CONSIGNES -
1. Relevez toutes les personnes désignées par leur nom dans l'entretien radiophonique avec Brune Poirson.
2. Poursuivez l'entretien radiophonique avec Brune Poirson à partir de la dernière réplique.

TEXTE SOURCE -
Personnalité, fonction : POIRSON Brune, ROGER Patrick.

FRANCE. Secrétaire d'Etat auprès du ministre de la transition écologique et solidaire;

ti :

JOURNALISTE
Brune POIRSON est l'invitée du « Petit déjeuner politique » de Sud Radio.

PATRICK ROGER
Oui, secrétaire d'Etat auprès du ministre de la Transition écologique et solidaire. Bonjour Brune POIRSON.

BRUNE POIRSON
Bonjour.

PATRICK ROGER
Je rappelle que vous venez du Vaucluse, que vous avez une sacrée carte de visite avec vos expériences à l'international, notamment dans la transition écologique. Alors, avant de parler écologie, parlons un instant religion. Emmanuel MACRON était devant les évêques hier soir. Etes-vous catholique, d'ailleurs ?

BRUNE POIRSON
Je suis judéo-chrétienne, mais pas catholique, pas pratiquante et pas croyante.

PATRICK ROGER
Pas croyante.

BRUNE POIRSON
Je crois en une transcendance mais pas forcément...

PATRICK ROGER
Est-ce que vous avez le sentiment que le lien entre l'église catholique et l'Etat français s'est un peu abîmé au fil des années, comme l'a dit Emmanuel MACRON hier soir ?

BRUNE POIRSON
Moi je crois surtout, ce qu'il faut retenir de ce discours-là, c'est la laïcité, c'est le fait que le président de la République ait vraiment insisté, encore une fois, sur cette importance, la laïcité, toute la laïcité, rien que la laïcité. Je crois que c'est ça un des points essentiels de son discours. Après, il ne faut pas nier le fait que, en France, il y a des gens qui croient, en une transcendance, quelle qu'elle soit, et ça c'est important de ne pas le nier, parce que ça fait partie de la réalité, et en l'occurrence, vis-à-vis de l'église catholique, eh bien si l'église catholique elle... elle peut participer fondamentalement au débat national, il est clair qu'elle n'a rien à attendre de l'Etat, ça c'est important, c'est fondamental, le président de la République l'a rappelée, en revanche, l'Etat peut, est en droit d'attendre de l'église catholique qu'elle contribue au débat. Par exemple, sur mon sujet, la transition écologique, le pape François, il a écrit une encyclique verte, qui participe fondamentalement de l'éveil des consciences, de la sensibilisation à ces questions de transition écologique et elle a un rôle fondamental à jouer.

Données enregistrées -
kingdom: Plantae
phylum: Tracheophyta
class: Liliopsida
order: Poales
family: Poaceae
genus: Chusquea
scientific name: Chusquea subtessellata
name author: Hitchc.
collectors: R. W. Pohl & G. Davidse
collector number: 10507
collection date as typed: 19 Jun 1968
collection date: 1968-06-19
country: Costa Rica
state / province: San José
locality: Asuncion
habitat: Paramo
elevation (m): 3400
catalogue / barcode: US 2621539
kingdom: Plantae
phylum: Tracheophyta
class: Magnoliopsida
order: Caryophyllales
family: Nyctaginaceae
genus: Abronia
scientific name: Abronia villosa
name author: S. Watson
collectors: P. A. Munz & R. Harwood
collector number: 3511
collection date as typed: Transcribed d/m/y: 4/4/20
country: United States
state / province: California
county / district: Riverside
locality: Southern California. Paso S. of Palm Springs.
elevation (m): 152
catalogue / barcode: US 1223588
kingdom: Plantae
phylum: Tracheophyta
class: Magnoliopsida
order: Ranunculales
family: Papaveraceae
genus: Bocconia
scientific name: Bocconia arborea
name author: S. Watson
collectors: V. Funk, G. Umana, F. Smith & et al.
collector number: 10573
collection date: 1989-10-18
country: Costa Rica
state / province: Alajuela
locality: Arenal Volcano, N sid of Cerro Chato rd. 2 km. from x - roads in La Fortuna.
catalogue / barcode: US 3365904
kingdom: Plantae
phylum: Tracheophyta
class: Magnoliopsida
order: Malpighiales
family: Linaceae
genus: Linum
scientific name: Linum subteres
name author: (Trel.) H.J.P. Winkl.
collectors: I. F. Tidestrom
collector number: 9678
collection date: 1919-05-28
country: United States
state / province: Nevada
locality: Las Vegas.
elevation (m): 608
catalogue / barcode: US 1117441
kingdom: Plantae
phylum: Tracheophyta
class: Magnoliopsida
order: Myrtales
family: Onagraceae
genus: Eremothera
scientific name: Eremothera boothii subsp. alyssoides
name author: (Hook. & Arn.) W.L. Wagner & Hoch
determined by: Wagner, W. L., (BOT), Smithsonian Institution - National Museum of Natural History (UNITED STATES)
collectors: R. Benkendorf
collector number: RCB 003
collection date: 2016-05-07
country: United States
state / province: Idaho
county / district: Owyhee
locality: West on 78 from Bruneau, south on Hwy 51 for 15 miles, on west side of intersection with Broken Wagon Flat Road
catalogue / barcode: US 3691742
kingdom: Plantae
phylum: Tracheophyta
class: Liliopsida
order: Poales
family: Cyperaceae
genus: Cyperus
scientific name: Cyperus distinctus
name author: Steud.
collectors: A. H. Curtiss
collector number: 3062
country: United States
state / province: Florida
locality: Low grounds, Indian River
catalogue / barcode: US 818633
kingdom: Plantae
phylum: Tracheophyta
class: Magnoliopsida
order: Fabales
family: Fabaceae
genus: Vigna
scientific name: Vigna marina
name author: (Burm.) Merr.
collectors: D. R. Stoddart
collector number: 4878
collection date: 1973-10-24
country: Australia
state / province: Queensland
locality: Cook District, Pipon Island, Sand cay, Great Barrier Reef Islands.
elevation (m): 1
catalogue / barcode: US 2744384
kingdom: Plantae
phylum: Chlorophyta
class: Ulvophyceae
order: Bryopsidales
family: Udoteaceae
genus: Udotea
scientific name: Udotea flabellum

RÉPONSES RÉDIGÉES -
1. Brune Poirson, Patrick Roger, Emmanuel Macron, le pape François

2.
PATRICK ROGER
Donc Emmanuel MACRON avait raison hier soir d'aller s'exprimer devant des évêques.

BRUNE POIRSON
Oui, il a été invité, il y est allé...

PATRICK ROGER
Non, mais vous savez, on dit que pour la laïcité, il ne faut pas se mêler trop de religion quand on est président, et...

BRUNE POIRSON
Mais, attendez...

PATRICK ROGER
... Jean-Luc MELENCHON a dit : « On attend un président, on a eu un souscuré », c'est ce qu'il a dit, en fait, hier soir.

BRUNE POIRSON
Bon, écoutez, ça c'est les propos de Jean-Luc MELENCHON, il fait tout pour exister, on ne peut pas lui reprocher. Sauf que, Jean-Luc MELENCHON, il vit dans son monde. Vous savez, il y a des gens, ils vivent dans la réalité, le président de la République il est bien encré dans la réalité, et la réalité qu'est-ce que c'est ? C'est qu'en France il y a des gens qui croient. Vous pouvez croire en différentes choses, eh bien les catholiques font partie des gens qui croient, et c'est fondamental de ne pas les nier.

PATRICK ROGER
Oui. Alors, venons-en maintenant à Notre-Dame-des-Landes. L'évacuation a repris ce matin, ou c'est en cours, comment on fait le tri entre les bons et les mauvais zadistes ?

BRUNE POIRSON
Premièrement, il n'y a pas de bons et de mauvais zadistes. Il y a des zadistes...

PATRICK ROGER
Eh bien, il y en a qu'on expulse et puis d'autres qu'on maintient sur place.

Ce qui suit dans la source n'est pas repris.